One would have expected that the first criteria for selection would have been the maximisation of benefits- i.e. choose the biggest cities with the biggest problems so that the largest number of city dwellers are covered. That has not happened. Only 8 of India's largest cities feature in the list: some of the largest such as Kanpur, Hyderabad, Mumbai, Bangalore, even Delhi ( NDMC is a favoured civil cantonement) have been left out.

So have states such as UP, Bihar, and West Bengal- a third of India's population!

Not a single city in the hill states has been included- all these states are in the " special category" class, are vulnerable to earthquakes and are being devastated by mass tourism. Including one of them would have provided a model for planned and sustainable development in the urban areas of the hills. Nor has any city from the north-eastern hill states been included, confirming the general perception that they are peripheral to the national planning process. It appears that the central government considers all these states as  worthy only of being exploited for their natural resources.

The unkindest cut of all is the inclusion of NDMC ( New Delhi Municipal Committee) in the list. This urban unit is already the most favoured urban conglomeration in the country and its residents ( politicians, senior bureaucrats, rich businessmen, well connected journos, the gin and tonic habituees of premier clubs) the most pampered lot of all. NDMC covers only two percent of Delhi's geographical area and contains just one percent of its population, it is awash with funds ( its budget is 25% of the rest of Delhi's three corporations put together), it has the widest avenues, the maximun green cover, and it is not dependent on public transport. It consumes four times of water, per capita, as the average Delhi citizen. It certainly does not need the additional largesse of being included under the Smart Cities project. Its deliciously ironic that its inclusion has been announced on the same day when the rest of Delhi began its tryst with garbage( the third time this year) because it cannot pay its staff.

The selection process is deeply flawed and the central government's defence- that it followed prescribed criteria- is as disgenuous as it is mischievous. It is like fixing a tender- prescribe conditions that favour those whom you wish to reward: it is a tactic that is as old as the bureaucracy! 
The main criteria was to assess the states' plan of action in four key areas: Swachh Bharat, Make in India, making governance citizen friendly and e-governance. Is this all that it takes to make smart cities? Make in India may be Mr. Modi's pet peev but it has no relevance to city management. Citizen friendly and e-governance can only be additives to basic policies, not the policy itself. What about slums, housing, waste removal, SUSTAINABLE USE OF NATURAL RESOURCES, public transport, a healthy environment, a better quality of life, education, health ? What about GOOD GOVERNANCE, the elephant in the room no one wants to talk about but without which all else matters little ? The evidence is right there under Mr. Modi's nose- Swachh Bharat in Delhi means seventy thousand tonnes of garbage piled up on Delhi's thoroughfares and the BJP encouraging the strike instead of finding a solution to this endemic problem. The first criteria should have been : TAKE POLITICS OUT OF CITY ADMINISTRATION.

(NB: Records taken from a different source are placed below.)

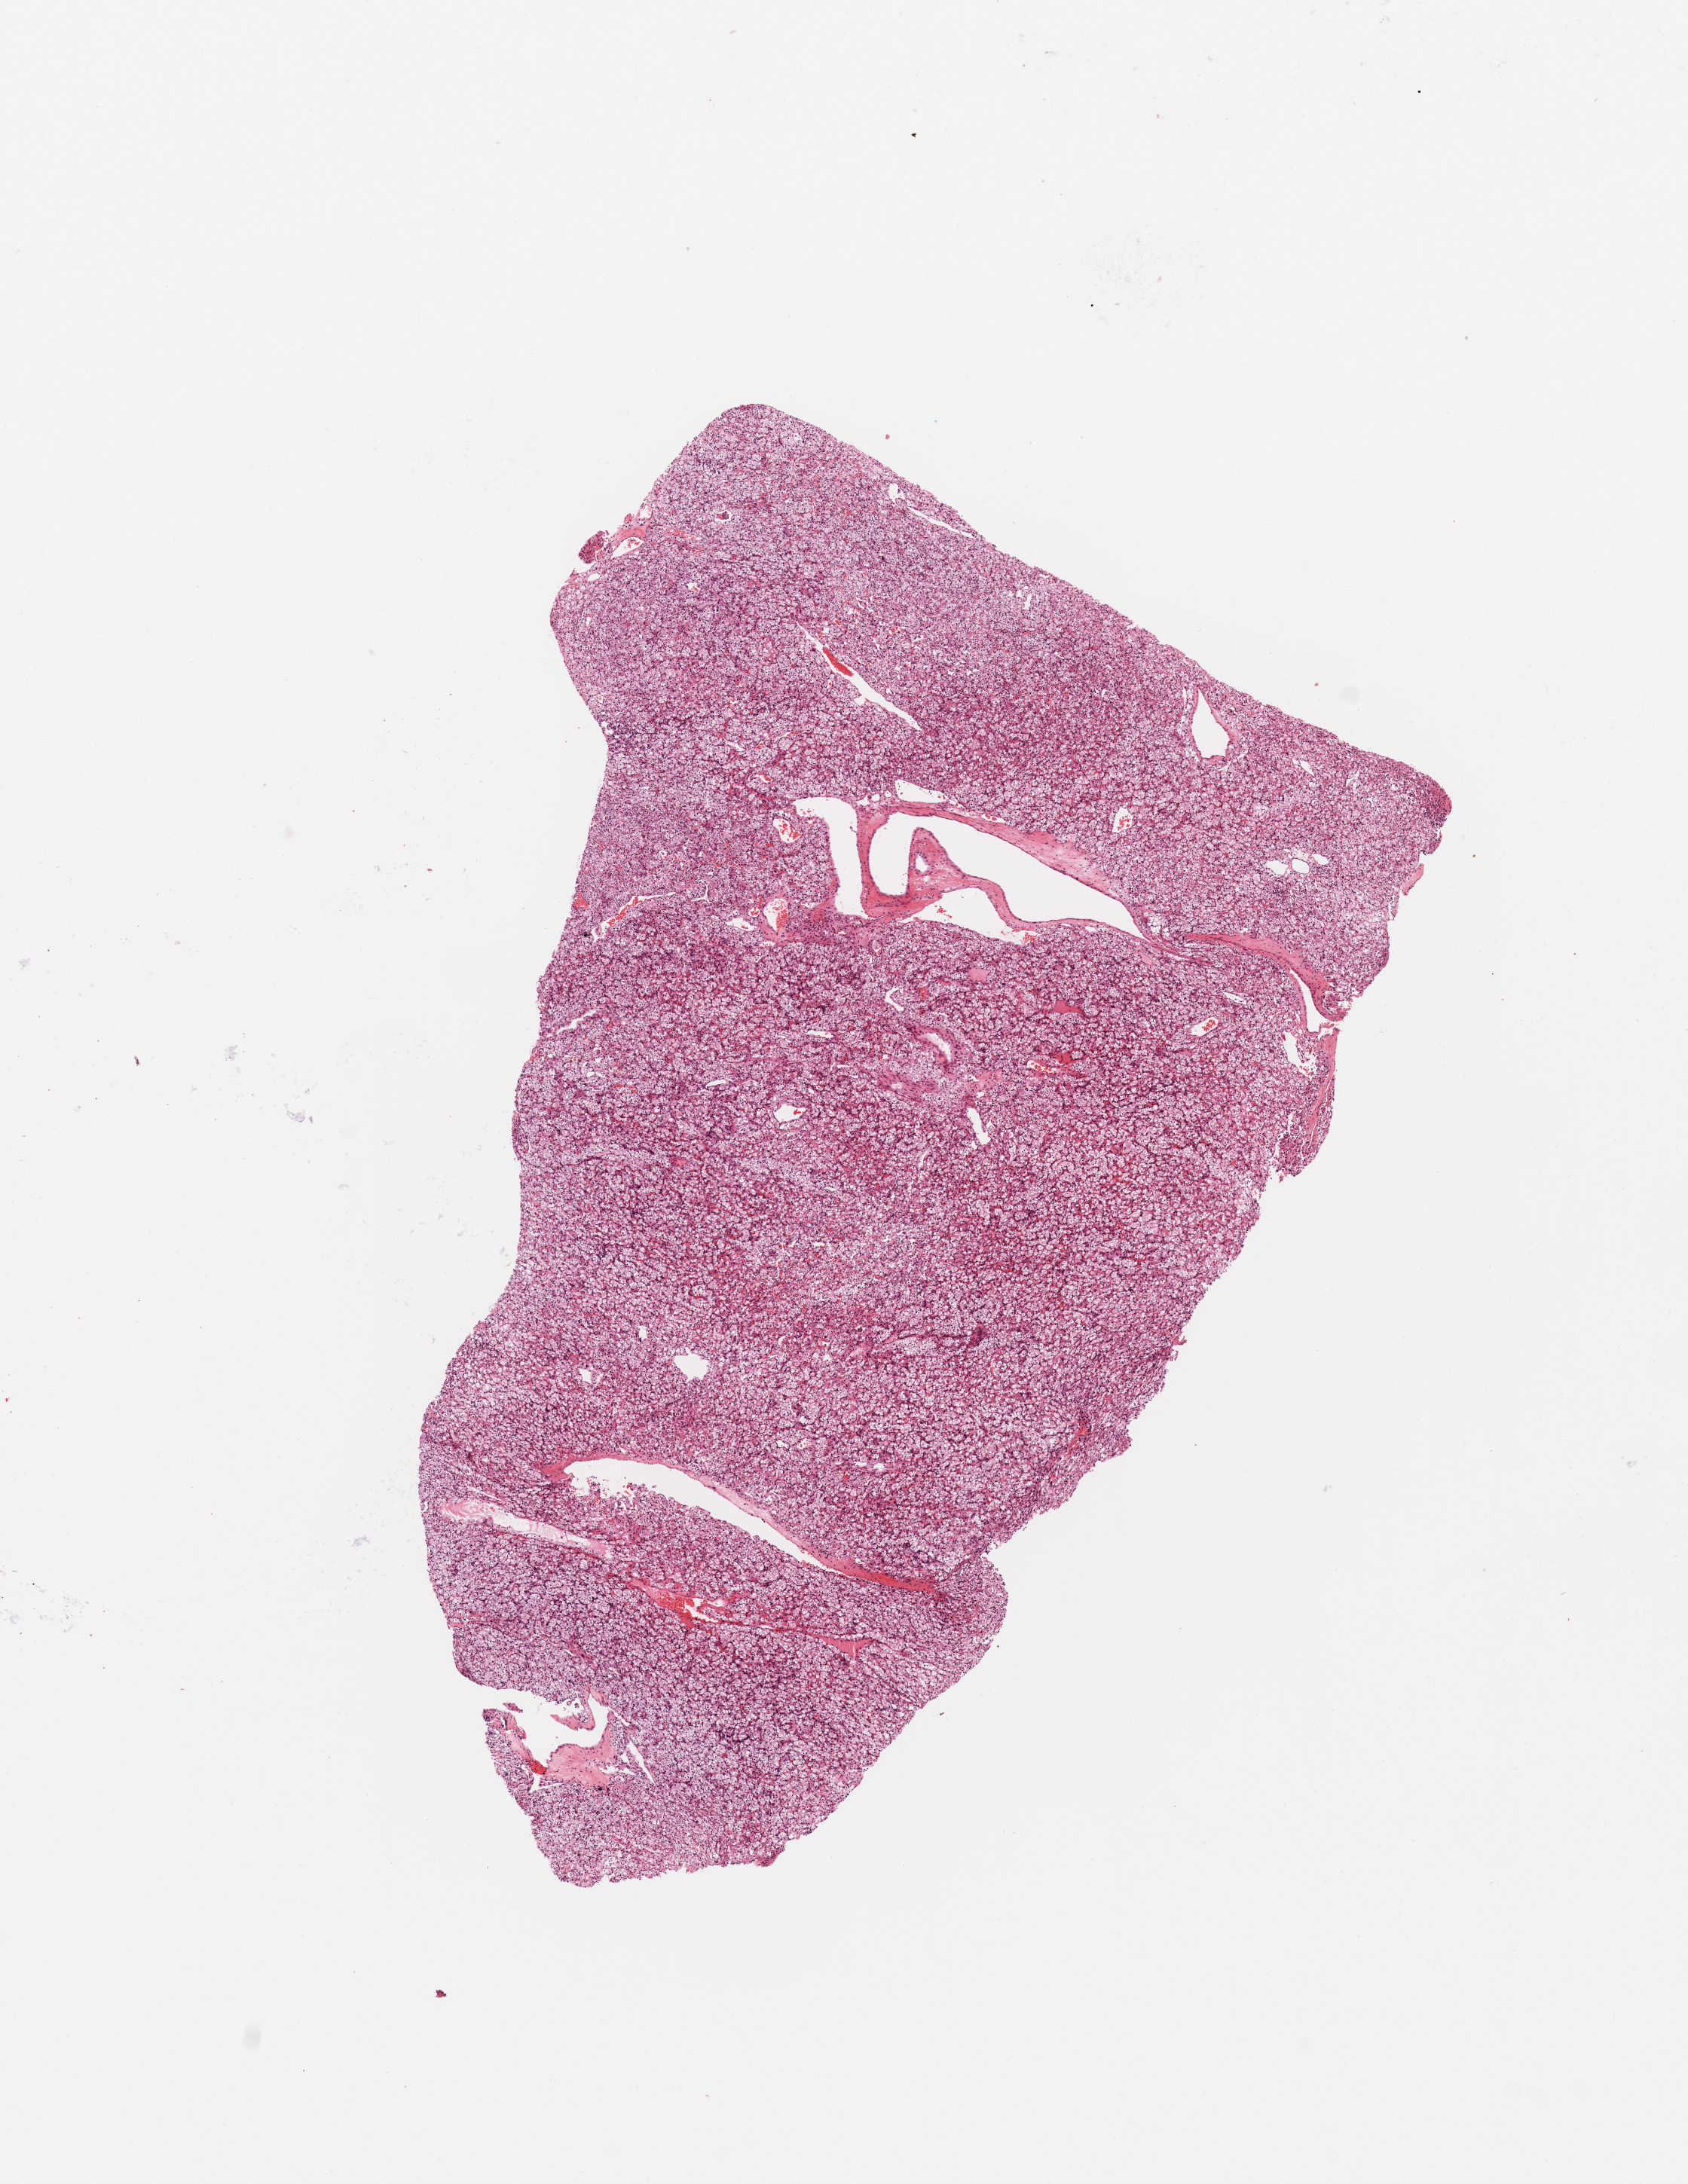
H&E-stained whole-slide image — low-resolution overview of the scanned area, about 8.9 x 11.5 mm, tumour tissue sample, sampled site: kidney. Male, 54 y/o. Histologic grade: G2 (moderately differentiated). Pathologist review of this section (percent, as recorded): tumour nuclei 90%, necrosis 0%.
* AJCC pathologic stage: I
* histologic diagnosis: Renal cell carcinoma, NOS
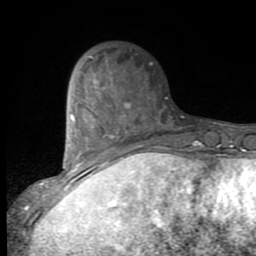
Breast MRI (dynamic contrast-enhanced), one axial slice; position 29 of 80 along the scan axis; cropped to one breast; dynamic contrast-enhanced series, time point 2 of 9 at this slice position (early post-contrast); 1.5 T; TE 2.7 ms, TR 6.8 ms; 2 mm slice thickness; 256 × 256 image matrix. Female patient.
Annotated regions visible in this slice (semi-automatically segmented with operator editing):
- enhancing-tissue mask used for the functional tumour volume (all voxels passing the contrast-enhancement thresholds inside the analysis volume; usually the tumour): bounding box (x1, y1, x2, y2) in pixels: (53, 81, 131, 193)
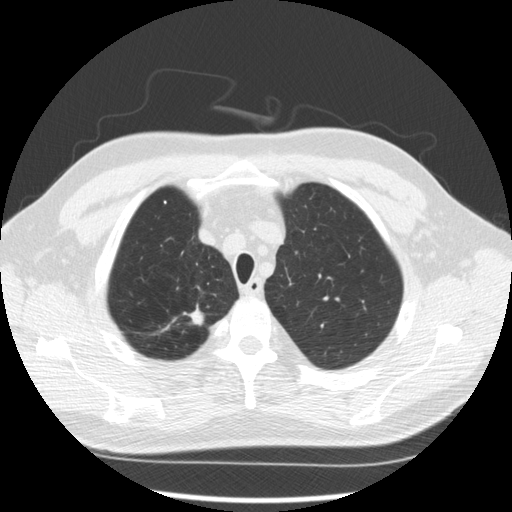
Low-dose screening chest CT, axial slice, second screening round (one year after baseline), lung window (W 1500 / L -600 HU), 120 kVp. Male participant, aged 64 years at enrolment. Former smoker at enrolment.
Expert reader's lesion annotation, box from (x=173, y=300) to (x=216, y=336) px. The screening reader recorded 3 non-calcified nodules or masses ≥4 mm on this exam (right upper lobe, right upper lobe, right upper lobe); which of them this box marks is not recorded. Lung cancer was diagnosed 411 days after this screen: adenocarcinoma, NOS, right upper lobe, moderately differentiated (G2), stage IA (AJCC 6th edition), 14 mm at pathology.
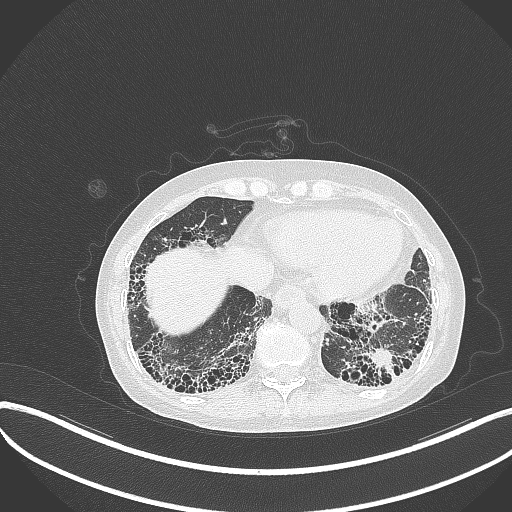
Chest CT, one axial slice. Slice 68 of 373 in the series (ordered by position). 120 kVp. Lung window (W 1500 / L -600 HU). 1 mm slice thickness. 512 × 512 image matrix. Female patient, age 56 years. Case-level facts recorded for this patient, not image findings: clinical TNM (as recorded): T1 N0 M0.
Outlined on this slice (bounding box drawn by a radiologist):
- lung tumour (recorded histology: adenocarcinoma): bounding box <372,345,398,371> (left, top, right, bottom; pixels)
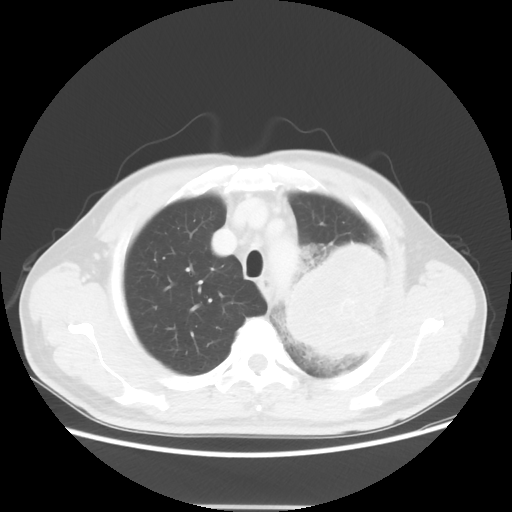
Chest CT, one axial slice. Position 44 of 53 along the scan axis. Reconstruction kernel STANDARD. Lung window (W 1500 / L -600 HU). 5 mm slice thickness. 512 × 512 image matrix. Male patient, age 60 years. From the clinical record (not read from this slice): clinical TNM (as recorded): T4 N1 M1a; histopathological grade: G3.
Annotated regions visible in this slice (rectangle marked by the reading radiologist):
- lung tumour (recorded histology: large cell carcinoma): bounding box (x1, y1, x2, y2) in pixels: (287, 236, 391, 365)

Critical developmental initiatives have to be need based, must provide benefits to the largest possible number, and must support those states which are the weakest. Development projects cannot be formulated on the lines of a Miss India contest- reward those who are best packaged and can best answer questions put to them by the judges. The best consultant report cannot be the basis for deciding that Solapur shall be chosen above Kanpur, for example. Resources should be directed towards areas where the problem is most intense. The government will always monitor progress before releasing funds and non-performance on set parameters would result in non release of funds.

I have deliberately refrained from going into the politics behind the selection, but its stench is unmistakeable. The Planning Commission, with all its arbitrariness and feudal discretionary power, may have gone but not its mentality- like Banquo's ghost it still haunts the edifices of power.